The result being that:
NSArray* myArray;
NSMutableArray* anotherArray = [myArray mutableCopy];
[[anotherArray objectAtIndex:0] doSomething];
Will also affect the object at index 0 in the original array.
A deep copy will actually copy the individual objects contained in the array. This done by sending each individual object the "copyWithZone:" message.
NSArray* myArray;
NSMutableArray* anotherArray = [[NSMutableArray alloc] initWithArray:myArray
copyItems:YES];
Edited to remove my wrong assumption about mutable object copying
NSMutableArray* anotherArray = [[NSMutableArray alloc] initWithArray:oldArray
copyItems:YES];
will create anotherArray which is a copy of oldArray to 2 levels deep. If an object of oldArray is an Array. Which is generally the case in most applications.
Well if we need a True Deep Copy we could use,
NSArray* trueDeepCopyArray = [NSKeyedUnarchiver unarchiveObjectWithData:
[NSKeyedArchiver archivedDataWithRootObject: oldArray]];
This would ensure that all levels are actually copied retaining the mutability of the original object at each level.
Robert Clarence D'Almeida,
Bangalore, India.
You're calling addObject and removeObjectAtIndex on the original array, rather than the new copy of it you've made. Calling copy vs mutableCopy only effects the mutability of the new copy of the object, not the original object.
To state it simply,
copy returns an immutable (can't be modified) copy of the array,
mutableCopy returns a mutable (can be modified) copy of the array.
Copy (in both cases) means that you get a new array "populated" with object references to the original array (i.e. the same (original) objects are referenced in the copies.

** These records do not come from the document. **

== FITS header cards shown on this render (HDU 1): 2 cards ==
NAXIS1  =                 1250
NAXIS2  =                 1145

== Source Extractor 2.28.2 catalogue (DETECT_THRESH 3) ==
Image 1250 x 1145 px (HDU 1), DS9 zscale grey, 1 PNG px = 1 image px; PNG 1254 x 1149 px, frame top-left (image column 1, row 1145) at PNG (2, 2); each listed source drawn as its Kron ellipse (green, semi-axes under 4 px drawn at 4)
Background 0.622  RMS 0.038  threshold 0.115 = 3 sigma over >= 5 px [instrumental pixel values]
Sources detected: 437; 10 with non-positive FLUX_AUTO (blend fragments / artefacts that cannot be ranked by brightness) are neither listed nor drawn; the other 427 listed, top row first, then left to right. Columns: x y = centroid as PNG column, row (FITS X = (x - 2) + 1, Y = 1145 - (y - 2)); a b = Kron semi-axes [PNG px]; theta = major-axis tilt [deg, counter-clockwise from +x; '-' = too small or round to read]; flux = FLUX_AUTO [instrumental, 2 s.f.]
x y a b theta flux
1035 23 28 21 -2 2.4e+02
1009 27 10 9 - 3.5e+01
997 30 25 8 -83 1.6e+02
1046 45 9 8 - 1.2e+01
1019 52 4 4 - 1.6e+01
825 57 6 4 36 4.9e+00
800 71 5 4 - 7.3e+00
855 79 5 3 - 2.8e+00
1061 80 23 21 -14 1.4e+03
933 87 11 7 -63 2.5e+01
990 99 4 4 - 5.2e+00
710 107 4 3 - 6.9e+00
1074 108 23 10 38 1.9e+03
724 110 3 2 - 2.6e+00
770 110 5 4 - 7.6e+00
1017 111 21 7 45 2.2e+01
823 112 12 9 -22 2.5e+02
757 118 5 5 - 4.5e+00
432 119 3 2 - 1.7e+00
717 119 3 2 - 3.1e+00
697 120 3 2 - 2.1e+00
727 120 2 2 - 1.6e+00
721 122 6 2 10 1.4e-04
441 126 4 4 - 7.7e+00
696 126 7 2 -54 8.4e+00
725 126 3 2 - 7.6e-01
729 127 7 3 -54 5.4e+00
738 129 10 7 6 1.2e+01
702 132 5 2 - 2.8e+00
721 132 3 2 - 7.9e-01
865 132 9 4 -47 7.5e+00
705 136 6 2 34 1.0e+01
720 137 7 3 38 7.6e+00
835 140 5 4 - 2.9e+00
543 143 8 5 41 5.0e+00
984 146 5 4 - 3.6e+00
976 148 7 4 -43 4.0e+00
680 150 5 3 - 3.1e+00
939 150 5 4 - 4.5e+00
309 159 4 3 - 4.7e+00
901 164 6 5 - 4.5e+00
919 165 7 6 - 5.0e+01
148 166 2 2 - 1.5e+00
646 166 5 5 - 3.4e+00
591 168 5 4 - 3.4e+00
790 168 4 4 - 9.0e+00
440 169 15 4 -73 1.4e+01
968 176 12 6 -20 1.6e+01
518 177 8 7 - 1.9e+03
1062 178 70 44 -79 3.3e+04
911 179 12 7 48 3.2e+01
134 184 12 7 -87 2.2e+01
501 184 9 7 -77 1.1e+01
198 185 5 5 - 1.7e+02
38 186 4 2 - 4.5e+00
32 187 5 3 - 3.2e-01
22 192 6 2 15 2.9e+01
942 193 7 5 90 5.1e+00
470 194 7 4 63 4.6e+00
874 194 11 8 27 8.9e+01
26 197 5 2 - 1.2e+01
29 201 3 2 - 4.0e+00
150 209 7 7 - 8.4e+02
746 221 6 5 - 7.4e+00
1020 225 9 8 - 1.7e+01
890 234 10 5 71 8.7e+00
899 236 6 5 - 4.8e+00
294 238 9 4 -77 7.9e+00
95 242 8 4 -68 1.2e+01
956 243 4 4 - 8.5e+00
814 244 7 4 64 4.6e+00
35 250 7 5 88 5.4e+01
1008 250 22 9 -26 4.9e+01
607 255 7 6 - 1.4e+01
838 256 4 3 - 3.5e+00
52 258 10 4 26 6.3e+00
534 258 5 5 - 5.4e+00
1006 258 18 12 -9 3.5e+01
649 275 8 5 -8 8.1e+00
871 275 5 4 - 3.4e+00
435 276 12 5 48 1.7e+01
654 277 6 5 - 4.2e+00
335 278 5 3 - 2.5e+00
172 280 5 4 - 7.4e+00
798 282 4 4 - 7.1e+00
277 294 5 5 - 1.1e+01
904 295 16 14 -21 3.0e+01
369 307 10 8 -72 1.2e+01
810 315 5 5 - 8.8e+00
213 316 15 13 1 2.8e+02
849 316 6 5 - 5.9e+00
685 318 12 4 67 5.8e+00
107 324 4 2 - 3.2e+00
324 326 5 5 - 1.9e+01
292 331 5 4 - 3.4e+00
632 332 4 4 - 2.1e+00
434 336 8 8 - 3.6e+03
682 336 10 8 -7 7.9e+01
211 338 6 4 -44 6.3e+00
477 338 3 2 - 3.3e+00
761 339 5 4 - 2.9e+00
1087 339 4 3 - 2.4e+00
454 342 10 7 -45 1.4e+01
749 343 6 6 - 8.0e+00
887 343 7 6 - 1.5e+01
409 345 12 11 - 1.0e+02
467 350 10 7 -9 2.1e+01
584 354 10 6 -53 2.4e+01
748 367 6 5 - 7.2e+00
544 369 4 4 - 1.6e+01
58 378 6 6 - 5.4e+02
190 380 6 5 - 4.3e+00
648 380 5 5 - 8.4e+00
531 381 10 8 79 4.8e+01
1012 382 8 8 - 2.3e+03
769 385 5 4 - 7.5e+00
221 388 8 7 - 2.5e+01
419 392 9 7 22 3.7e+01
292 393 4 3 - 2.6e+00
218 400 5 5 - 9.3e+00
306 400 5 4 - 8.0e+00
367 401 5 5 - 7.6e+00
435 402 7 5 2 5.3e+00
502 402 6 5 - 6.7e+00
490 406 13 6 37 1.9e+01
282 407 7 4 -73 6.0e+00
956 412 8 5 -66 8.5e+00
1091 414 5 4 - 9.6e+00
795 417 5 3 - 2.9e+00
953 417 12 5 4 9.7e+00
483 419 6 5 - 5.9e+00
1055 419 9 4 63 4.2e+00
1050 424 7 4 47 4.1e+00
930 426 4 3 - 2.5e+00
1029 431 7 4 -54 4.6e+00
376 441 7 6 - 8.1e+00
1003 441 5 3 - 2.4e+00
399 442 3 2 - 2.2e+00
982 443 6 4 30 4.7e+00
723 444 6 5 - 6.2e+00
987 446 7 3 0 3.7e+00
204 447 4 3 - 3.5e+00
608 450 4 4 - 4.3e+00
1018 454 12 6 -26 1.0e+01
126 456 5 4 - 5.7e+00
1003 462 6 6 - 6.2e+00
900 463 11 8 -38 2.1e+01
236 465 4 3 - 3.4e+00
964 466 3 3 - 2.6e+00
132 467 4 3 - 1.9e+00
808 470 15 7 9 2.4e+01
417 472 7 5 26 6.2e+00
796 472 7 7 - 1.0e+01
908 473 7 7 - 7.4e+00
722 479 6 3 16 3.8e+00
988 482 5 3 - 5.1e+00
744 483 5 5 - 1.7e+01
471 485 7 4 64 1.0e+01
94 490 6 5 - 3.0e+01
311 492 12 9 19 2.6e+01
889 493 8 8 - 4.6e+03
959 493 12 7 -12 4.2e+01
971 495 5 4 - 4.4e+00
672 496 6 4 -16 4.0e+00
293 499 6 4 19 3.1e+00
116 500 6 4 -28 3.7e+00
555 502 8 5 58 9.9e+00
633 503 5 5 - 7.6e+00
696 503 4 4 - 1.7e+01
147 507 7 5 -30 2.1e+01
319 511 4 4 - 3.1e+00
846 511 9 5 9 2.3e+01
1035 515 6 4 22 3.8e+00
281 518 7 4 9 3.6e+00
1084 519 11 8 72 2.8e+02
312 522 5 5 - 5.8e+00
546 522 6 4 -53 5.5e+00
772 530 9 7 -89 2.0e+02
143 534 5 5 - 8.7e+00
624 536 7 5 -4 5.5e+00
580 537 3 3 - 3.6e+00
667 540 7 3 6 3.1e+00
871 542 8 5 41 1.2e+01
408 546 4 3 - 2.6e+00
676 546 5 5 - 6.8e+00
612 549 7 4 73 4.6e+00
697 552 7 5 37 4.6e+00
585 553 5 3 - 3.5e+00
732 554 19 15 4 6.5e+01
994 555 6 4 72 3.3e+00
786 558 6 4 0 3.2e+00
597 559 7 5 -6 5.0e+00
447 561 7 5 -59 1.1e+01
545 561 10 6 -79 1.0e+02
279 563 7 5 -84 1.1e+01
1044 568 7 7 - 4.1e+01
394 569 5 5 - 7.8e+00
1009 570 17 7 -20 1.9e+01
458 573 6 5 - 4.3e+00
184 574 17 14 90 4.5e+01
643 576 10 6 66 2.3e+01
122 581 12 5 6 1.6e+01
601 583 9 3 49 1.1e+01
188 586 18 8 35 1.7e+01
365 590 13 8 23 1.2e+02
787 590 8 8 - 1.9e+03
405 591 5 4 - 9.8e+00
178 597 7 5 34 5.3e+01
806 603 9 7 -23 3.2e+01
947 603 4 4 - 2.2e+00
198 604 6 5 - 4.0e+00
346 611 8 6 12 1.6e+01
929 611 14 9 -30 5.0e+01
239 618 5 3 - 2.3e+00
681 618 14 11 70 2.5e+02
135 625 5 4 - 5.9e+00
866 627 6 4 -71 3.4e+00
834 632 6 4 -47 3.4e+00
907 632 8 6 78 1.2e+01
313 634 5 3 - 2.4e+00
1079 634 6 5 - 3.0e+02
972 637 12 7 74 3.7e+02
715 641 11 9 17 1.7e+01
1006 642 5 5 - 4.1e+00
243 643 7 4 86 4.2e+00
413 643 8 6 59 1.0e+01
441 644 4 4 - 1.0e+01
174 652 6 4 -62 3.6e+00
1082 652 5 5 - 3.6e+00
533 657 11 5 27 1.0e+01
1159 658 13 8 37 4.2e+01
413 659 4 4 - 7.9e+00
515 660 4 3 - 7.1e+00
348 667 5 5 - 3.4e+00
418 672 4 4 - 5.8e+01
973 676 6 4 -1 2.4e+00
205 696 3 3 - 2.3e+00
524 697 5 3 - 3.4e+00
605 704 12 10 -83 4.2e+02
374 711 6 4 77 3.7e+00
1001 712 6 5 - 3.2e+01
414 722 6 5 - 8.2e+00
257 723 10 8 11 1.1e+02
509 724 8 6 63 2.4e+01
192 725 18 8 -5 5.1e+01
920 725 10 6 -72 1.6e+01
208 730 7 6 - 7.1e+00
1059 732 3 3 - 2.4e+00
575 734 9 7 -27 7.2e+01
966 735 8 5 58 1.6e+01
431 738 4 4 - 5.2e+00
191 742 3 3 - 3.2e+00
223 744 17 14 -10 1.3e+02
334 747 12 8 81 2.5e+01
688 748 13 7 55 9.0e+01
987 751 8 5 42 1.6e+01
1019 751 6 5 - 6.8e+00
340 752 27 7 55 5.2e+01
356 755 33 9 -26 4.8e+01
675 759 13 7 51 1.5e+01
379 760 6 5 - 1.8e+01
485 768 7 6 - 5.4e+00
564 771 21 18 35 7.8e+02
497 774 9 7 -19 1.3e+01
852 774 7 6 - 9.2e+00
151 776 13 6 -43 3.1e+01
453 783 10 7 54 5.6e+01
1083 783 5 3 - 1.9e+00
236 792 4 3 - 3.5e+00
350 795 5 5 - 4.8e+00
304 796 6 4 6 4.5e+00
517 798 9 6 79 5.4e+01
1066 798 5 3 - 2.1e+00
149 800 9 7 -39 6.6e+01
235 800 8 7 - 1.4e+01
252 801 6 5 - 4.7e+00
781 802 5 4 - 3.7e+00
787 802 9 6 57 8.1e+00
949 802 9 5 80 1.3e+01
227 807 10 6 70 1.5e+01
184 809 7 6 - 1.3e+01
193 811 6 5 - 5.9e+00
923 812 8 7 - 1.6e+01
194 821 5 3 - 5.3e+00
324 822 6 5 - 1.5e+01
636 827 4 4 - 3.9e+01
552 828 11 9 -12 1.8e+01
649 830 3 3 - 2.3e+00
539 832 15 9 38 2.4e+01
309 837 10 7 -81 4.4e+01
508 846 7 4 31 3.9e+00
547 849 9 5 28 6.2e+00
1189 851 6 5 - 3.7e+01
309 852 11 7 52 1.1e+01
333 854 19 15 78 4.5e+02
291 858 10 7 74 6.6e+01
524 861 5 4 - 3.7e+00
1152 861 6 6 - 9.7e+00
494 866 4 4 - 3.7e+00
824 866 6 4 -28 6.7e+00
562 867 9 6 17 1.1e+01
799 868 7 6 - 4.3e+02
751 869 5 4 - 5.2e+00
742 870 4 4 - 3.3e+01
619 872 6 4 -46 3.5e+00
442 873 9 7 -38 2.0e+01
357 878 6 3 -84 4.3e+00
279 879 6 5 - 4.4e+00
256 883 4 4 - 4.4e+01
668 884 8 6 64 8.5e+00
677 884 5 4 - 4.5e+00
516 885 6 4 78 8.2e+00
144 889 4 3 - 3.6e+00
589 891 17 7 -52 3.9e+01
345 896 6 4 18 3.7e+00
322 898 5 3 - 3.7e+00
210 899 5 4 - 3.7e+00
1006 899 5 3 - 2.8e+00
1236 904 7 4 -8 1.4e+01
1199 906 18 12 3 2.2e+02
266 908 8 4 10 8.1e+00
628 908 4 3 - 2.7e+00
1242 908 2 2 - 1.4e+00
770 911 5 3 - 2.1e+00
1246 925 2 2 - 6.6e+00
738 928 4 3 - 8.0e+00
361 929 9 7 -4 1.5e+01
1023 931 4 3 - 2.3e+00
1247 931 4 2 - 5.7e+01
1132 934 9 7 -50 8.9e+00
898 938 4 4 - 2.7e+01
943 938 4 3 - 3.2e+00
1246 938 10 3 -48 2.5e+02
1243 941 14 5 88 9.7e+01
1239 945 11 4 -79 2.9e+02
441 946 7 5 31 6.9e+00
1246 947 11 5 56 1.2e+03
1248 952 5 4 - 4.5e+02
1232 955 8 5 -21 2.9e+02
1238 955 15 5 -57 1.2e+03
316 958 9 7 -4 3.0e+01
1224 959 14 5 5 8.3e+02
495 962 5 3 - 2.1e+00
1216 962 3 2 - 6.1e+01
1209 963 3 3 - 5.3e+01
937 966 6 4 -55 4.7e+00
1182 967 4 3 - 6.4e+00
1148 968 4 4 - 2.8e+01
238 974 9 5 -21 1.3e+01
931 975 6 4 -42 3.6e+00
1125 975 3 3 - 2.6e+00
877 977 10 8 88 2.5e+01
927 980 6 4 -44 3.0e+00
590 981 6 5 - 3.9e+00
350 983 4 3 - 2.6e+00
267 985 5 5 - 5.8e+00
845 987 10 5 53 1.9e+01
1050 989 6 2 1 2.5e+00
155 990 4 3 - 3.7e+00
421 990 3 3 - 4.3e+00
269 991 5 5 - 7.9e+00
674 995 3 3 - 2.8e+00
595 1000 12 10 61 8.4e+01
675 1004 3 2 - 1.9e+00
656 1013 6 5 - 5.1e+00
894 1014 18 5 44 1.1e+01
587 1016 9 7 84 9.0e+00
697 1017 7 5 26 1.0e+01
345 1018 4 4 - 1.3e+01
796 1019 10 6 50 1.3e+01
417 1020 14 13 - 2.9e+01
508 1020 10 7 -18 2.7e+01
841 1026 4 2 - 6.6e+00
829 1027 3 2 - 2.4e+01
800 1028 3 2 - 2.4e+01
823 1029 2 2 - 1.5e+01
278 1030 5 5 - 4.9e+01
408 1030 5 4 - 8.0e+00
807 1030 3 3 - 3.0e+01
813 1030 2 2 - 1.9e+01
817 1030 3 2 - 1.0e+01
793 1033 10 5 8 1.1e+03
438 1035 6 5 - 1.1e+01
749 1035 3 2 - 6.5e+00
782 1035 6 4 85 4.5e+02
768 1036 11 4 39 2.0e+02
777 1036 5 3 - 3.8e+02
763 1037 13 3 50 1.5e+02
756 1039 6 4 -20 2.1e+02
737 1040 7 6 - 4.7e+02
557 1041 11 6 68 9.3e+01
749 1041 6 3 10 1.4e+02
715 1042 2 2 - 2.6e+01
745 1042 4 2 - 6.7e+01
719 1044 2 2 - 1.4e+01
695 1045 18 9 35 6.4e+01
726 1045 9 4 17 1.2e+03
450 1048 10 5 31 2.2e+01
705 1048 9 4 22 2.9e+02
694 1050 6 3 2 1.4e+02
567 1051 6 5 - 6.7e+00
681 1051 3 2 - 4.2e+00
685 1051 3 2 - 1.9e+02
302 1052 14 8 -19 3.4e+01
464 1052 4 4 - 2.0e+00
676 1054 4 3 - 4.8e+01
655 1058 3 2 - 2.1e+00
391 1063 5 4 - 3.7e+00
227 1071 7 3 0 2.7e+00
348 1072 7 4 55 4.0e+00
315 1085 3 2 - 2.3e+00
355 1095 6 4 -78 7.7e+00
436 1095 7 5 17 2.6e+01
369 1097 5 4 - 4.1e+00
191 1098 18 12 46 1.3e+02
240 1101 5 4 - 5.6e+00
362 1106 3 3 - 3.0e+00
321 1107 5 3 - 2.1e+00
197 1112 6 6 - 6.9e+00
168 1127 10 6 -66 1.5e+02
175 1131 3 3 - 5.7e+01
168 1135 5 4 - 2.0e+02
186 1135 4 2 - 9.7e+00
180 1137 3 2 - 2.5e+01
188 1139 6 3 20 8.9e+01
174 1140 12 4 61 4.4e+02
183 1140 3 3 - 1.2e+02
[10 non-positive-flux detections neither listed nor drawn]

If you add new objects to the mutableCopy, then they are unique to the mutableCopy. If you remove objects from the mutableCopy, they are removed from the original array.
Think of the copy in both cases, as a snapshot in time of the original array at the time the copy was created.
Assume
NSArray *A = xxx; // A with three NSDictionary objects
NSMutableArray *B = [A mutableCopy];
B's content is NSDictionary object not NSMutableDictionary, is it right?
-(id)copy always returns a immutable one & -(id)mutableCopy always returns a mutable object,that's it.
You have to know the return type of these copying stuff and while declaring the new object which one will be assigned the return value must be of immutable or mutable one, otherwise compiler will show you error.
The object which has been copied can not be modified using the new one,they are totally two different objects now.